The Problem With the Strategy

July 1, 1994

June 6, Washington, D.C.–Rep. Ike Skelton (D-Mo.) agrees “wholeheartedly” with the US defense strategy. He just doesn’t believe it. In his opinion, the Pentagon does not have either the forces or the money to deliver on its plan.

The difficulty began in March 1993, when the first Clinton budget proposal cut defense spending–without calculating the effect–by roughly double the amount previously planned. Secretary of Defense Les Aspin found himself scrambling to devise a strategy to fit the budget promise. Midway through his Bottom-Up Review, Mr. Aspin floated a trial balloon for a hybrid strategy called “Win-Hold-Win,” but that was shot down within weeks.

Mr. Aspin then fell back to the current strategy: that the armed forces will be prepared to fight and win two major regional conflicts, almost simultaneously. His March budget, however, would not cover that strategy or even the skimpy forces he proposed to go with it. The Air Force, for example, was to be left with only twenty fighter wings and “up to” 184 operational bombers.

Mr. Skelton said in October that “simple third-grade arithmetic” demonstrated that the Bottom-Up Review force cannot handle two conflicts. Others, including Sen. Sam Nunn (D-Ga.), chairman of the Senate Armed Services Committee, have also expressed doubts.

The next Clinton budget, sent to Congress in February 1994, made further adjustments, including a reduction in bombers. Questioned by the Senate Armed Services Committee, Gen. Merrill A. McPeak, Air Force Chief of Staff, said “the Bottom-Up Review force structure is an abstraction” whereas “the budget is a reality.” He said the reduced bomber fleet should be able to cover the target set once it is equipped with enough precision guided munitions around the turn of the century, but he acknowledged that the Air Force “backed into bomber cuts” to meet the budget.

By the end of this year, the Air Force will have fewer than 1,000 fighters in the active-duty fleet. It is projected to have only 107 operational bombers for the long-range attack mission in 1995. Airlift, crucial to deployment of a force based primarily in the United States, is uncertain.

In a recent letter to the new Secretary of Defense, William J. Perry, Mr. Skelton said that without more forces and money, the armed forces cannot fight two simultaneous conflicts. “You can be sure that potential adversaries will come to the same conclusion,” he added. If the nation will not support the two-conflict strategy, it must consider a different strategy. A sequential “force generation” strategy, for example, would at least be honest and credible and might be something the armed forces could actually handle, provided they aren’t cut any more, Mr. Skelton said.

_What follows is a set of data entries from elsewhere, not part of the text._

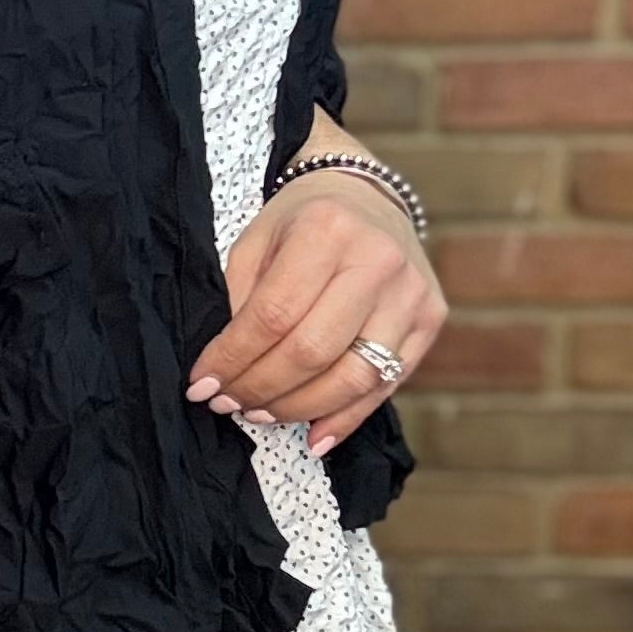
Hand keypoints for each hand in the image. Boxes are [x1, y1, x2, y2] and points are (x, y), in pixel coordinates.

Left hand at [186, 169, 445, 456]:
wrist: (367, 195)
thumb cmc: (301, 221)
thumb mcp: (257, 240)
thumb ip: (241, 298)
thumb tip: (225, 369)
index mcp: (327, 229)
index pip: (272, 315)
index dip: (233, 359)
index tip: (201, 384)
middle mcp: (378, 260)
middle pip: (313, 351)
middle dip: (261, 388)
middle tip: (228, 402)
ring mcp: (412, 293)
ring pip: (353, 377)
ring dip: (299, 409)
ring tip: (260, 414)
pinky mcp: (431, 319)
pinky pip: (386, 385)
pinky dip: (345, 418)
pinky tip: (312, 436)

He is dead right in his criticism. The Administration’s budgets and force projections do shortchange the strategy. “I would be willing to bet,” Mr. Skelton told Mr. Perry, “that if you were to poll the Joint Chiefs of Staff and the unified commanders, you would find total agreement about the stated policy but serious questions about being able to carry it out.” He is probably right about that, too. It is not, however, time to give up on the strategy to accommodate a drifting budget. Instead, we need to flesh out the strategy with realistic forces and funding. The tortured efforts over the past year to forge an accommodation are not convincing.

In 1992, before anyone ever heard of a Bottom-Up Review, the Joint Military Net Assessment said the Bush Administration’s Base Force–which included 26.5 Air Force fighter wings–would be pushed to respond to more than one regional conflict at a time. (Before adjustments were made, the Bottom-Up team set the two-conflict requirement at twenty-four fighter wings.) The Rand Corp. concluded in 1993 that a single major regional conflict would take ten Air Force fighter wings, eighty heavy bombers, and ninety percent of the airlift fleet. Rand reminded us that US deployments to the Korean, Vietnam, and Persian Gulf conflicts exceeded the prewar expectations of planners, and by a factor of two in critical areas. The Gulf War ultimately required a third more fighter forces than the strategy had allocated for a regional conflict.

This year, the Congressional Budget Office, using a simulation model named “Mirkwood,” struggled to validate the Administration’s program. Mirkwood had to allow three months for full deployment to the first crisis, a month’s separation between the crises, and two months for deployment to the second crisis. It presumed that airlift problems would be solved somehow and ignored such factors as attrition, which CBO admits could “influence the outcome of the war.”

Almost everyone–Mr. Aspin, Mr. Perry, Mr. Skelton, and President Clinton–agrees that the nation cannot be left vulnerable on other fronts should it be engaged in a regional conflict elsewhere. All agree on power in reserve for the unexpected and the unknown.

The strategy hangs on too many optimistic assumptions about sufficiency of forces, timing, coordination of widely separated operations, and shuttling of critical assets between conflicts. Without more depth in the force structure, it is not convincing enough to be credible.